ESPN sports journalist and commentator Darren Rovell acted as compère, introducing all the varied and eclectic acts while providing color commentary intermittently throughout the evening.  Unger felt the need to draft a lot of supporting talent that distracted rather than supported the two central artists.  Ariana Maloney sounded better in the poppy arrangement of “The Prayer” by David Foster and Carole Bayer Sager than she did as Violetta. For Bernstein’s familiar “Maria” from West Side Story, instead of the natural assignment to our star tenor, the piece went to guest pop tenor Stevie Mackey, a coach for NBC’s “The Voice,” who has worked with Jennifer Lopez.  He was sensational and ready to take the stage with clear diction and expert blending into head voice but was a one-off.  Violinist Katia Reguero Lindor got a big introduction but then sat down, turned away from the audience and joined the other two string players with no solo. What??  Broadway vet and George Steinbrenner granddaughter Haley Swindal was dragged on to belt “New York, New York” with Tetelman for the finale.  Even Unger himself got into the act coming out to take over “D’Habitude” from Tetelman, giving us a few verses in Paul Anka’s familiar, maudlin English translation as “My Way” in a sturdy musical theater baritone. An 18-year-old Unger used to entertain his Yankee teammates with “New York, New York” and “My Way,” so their inclusion reflected his own Sinatra-influenced tastes.

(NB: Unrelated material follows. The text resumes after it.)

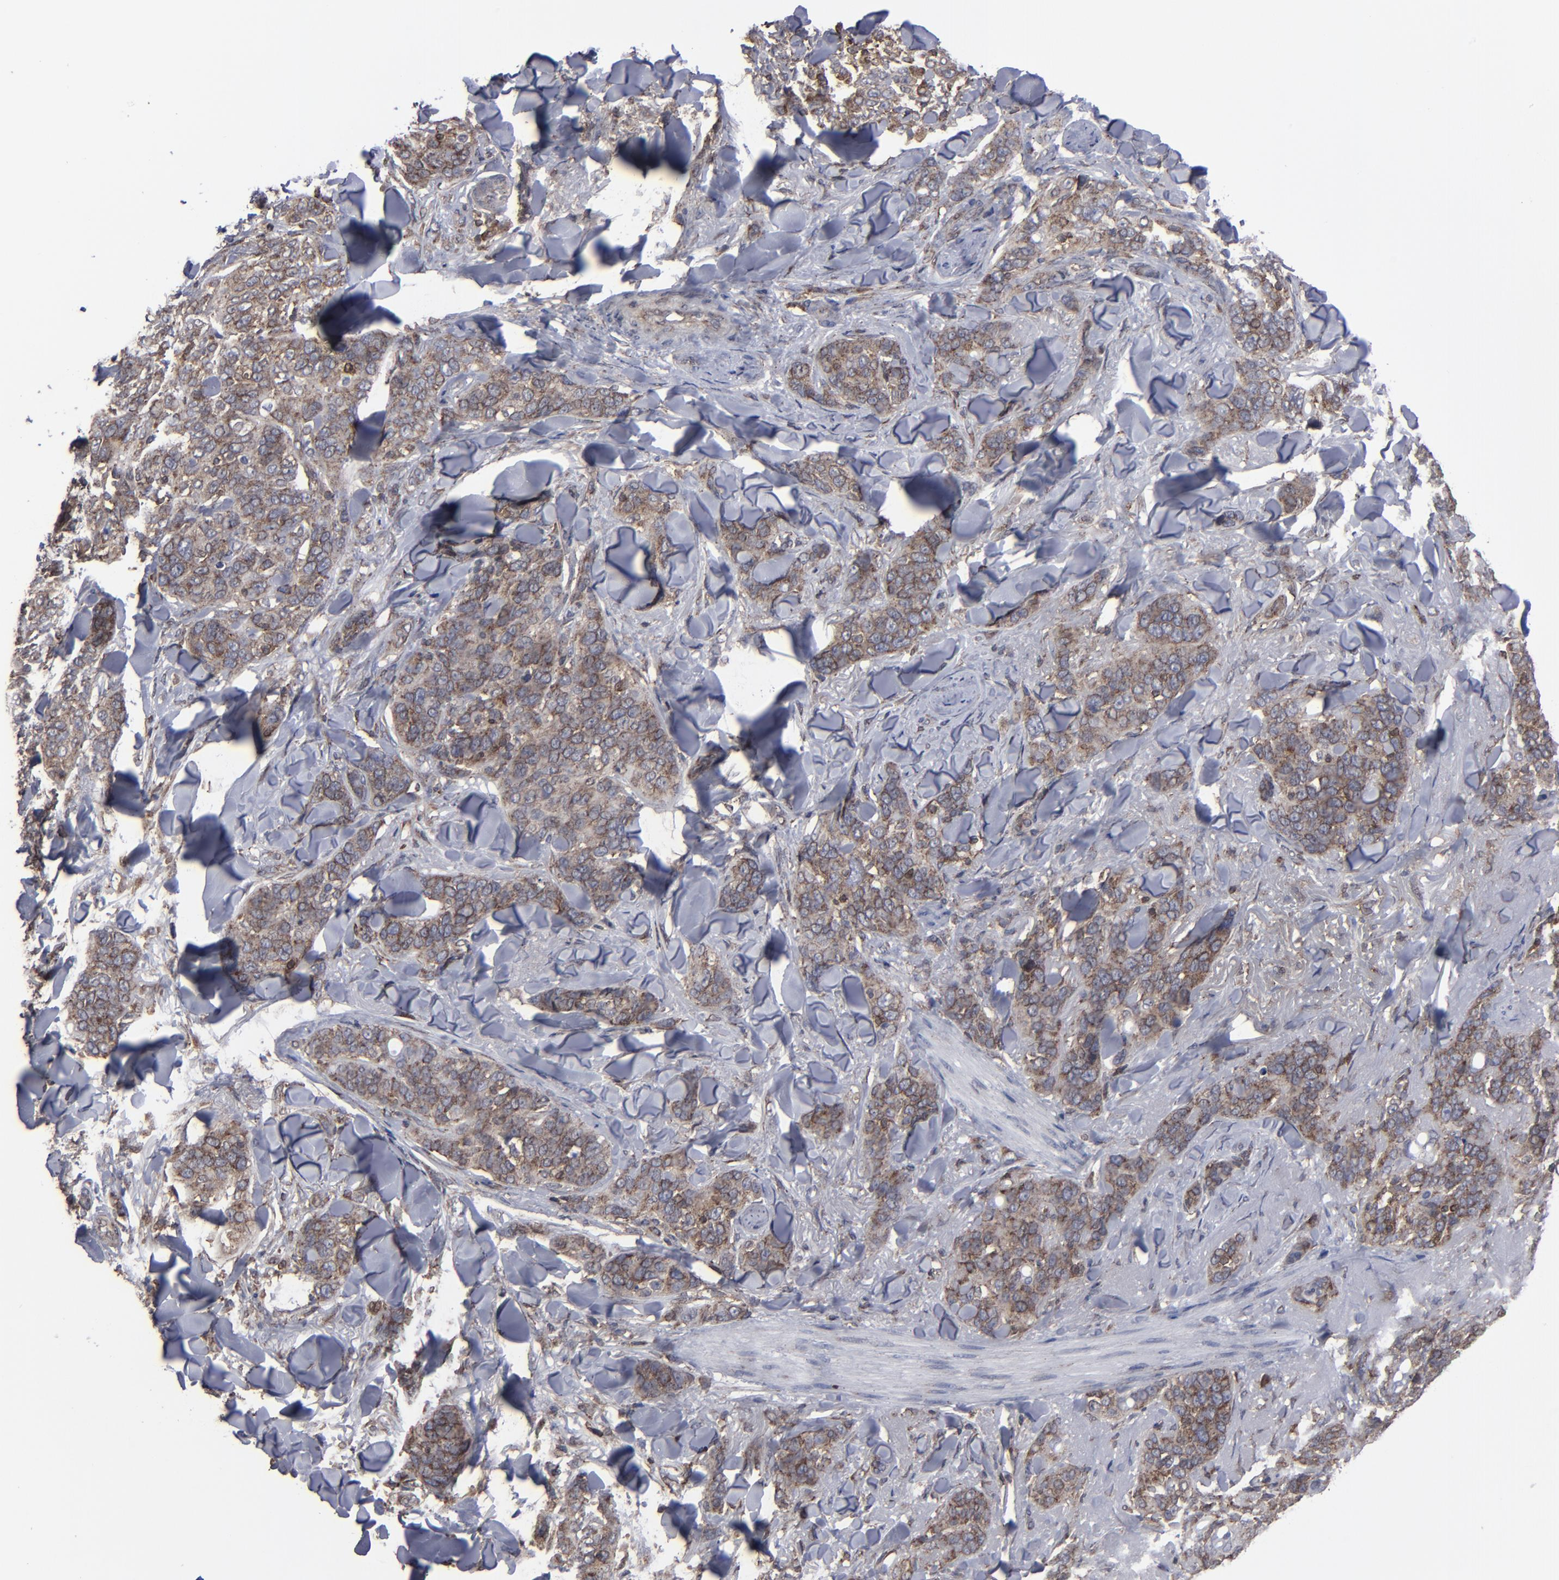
{"staining": {"intensity": "moderate", "quantity": ">75%", "location": "cytoplasmic/membranous"}, "tissue": "skin cancer", "cell_type": "Tumor cells", "image_type": "cancer", "snomed": [{"axis": "morphology", "description": "Normal tissue, NOS"}, {"axis": "morphology", "description": "Squamous cell carcinoma, NOS"}, {"axis": "topography", "description": "Skin"}], "caption": "Immunohistochemical staining of skin cancer demonstrates medium levels of moderate cytoplasmic/membranous staining in about >75% of tumor cells.", "gene": "KIAA2026", "patient": {"sex": "female", "age": 83}}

Tetelman got a big push by the Met in his debut season with two rather secondary tenor leads (Ruggero in La Rondine and Pinkerton in Butterfly), replete with HD double exposure. The Met seemed poised to promote the telegenic tall, dark and handsome tenor as a company star.  That was derailed when lingering illness compromised his singing, and divo attitude allegedly erupted backstage. Tetelman compounded the negative impression by complaining in interviews of the Met’s exploitative promotion (aimed at making him a house favorite, although that didn’t work out too well for previous Gelb pet tenor Vittorio Grigolo). He hasn’t been back since, and his name is missing from any future prospectus.

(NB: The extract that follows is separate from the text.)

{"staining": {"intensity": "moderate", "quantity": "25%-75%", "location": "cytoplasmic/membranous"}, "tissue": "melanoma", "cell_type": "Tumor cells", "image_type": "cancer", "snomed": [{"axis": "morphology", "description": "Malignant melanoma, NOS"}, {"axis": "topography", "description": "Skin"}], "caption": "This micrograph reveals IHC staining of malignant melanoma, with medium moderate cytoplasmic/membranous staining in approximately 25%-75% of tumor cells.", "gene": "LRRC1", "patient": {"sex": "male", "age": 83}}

Both the voice and the looks are dark and handsome, and his technique is solid with a ringing secure top.  He doesn’t go very deep as an interpreter, and his style is rather American regional B lister rather than international artiste. (I admired Tetelman’s acting as Pinkerton where he was unafraid to bring out the louche and manipulative aspects of the character.)  He has good, unaffected English diction and can sound natural crossing over into pop, Broadway, and jazz (he’s a former DJ).  In some of the pop pieces Tetelman went for the foreign language text – he sang “D’Habitude” in excellent French that bodes well for his upcoming debuts in the title roles of Faust and Werther in Europe. Parla più piano by Nino Rota showed again how much film scores owe to Puccini and verismo. His encore of “Nessun Dorma” was rousingly sung with real spinto thrust and color.  He can cross over without embarrassing himself and the audience responded well to him.  As a popular concert attraction, he shows definite potential.

I think Williams is more a natural for a smaller cabaret room; he seemed a bit swamped and lost in a crowd on the Carnegie Hall stage despite great ability. He also doesn’t seem comfortable speaking in public and did not interact much. Tetelman, who comes from opera, was better at working a big room as a star.  Williams seemed to be part of the ensemble a lot of the time, which is no aspersion on his musical ability or talent.

Unger might be better at showcasing his performers if he cut down a bit on the three-ring circus aspect removing all the guest performers. Keep it simple and put the music first.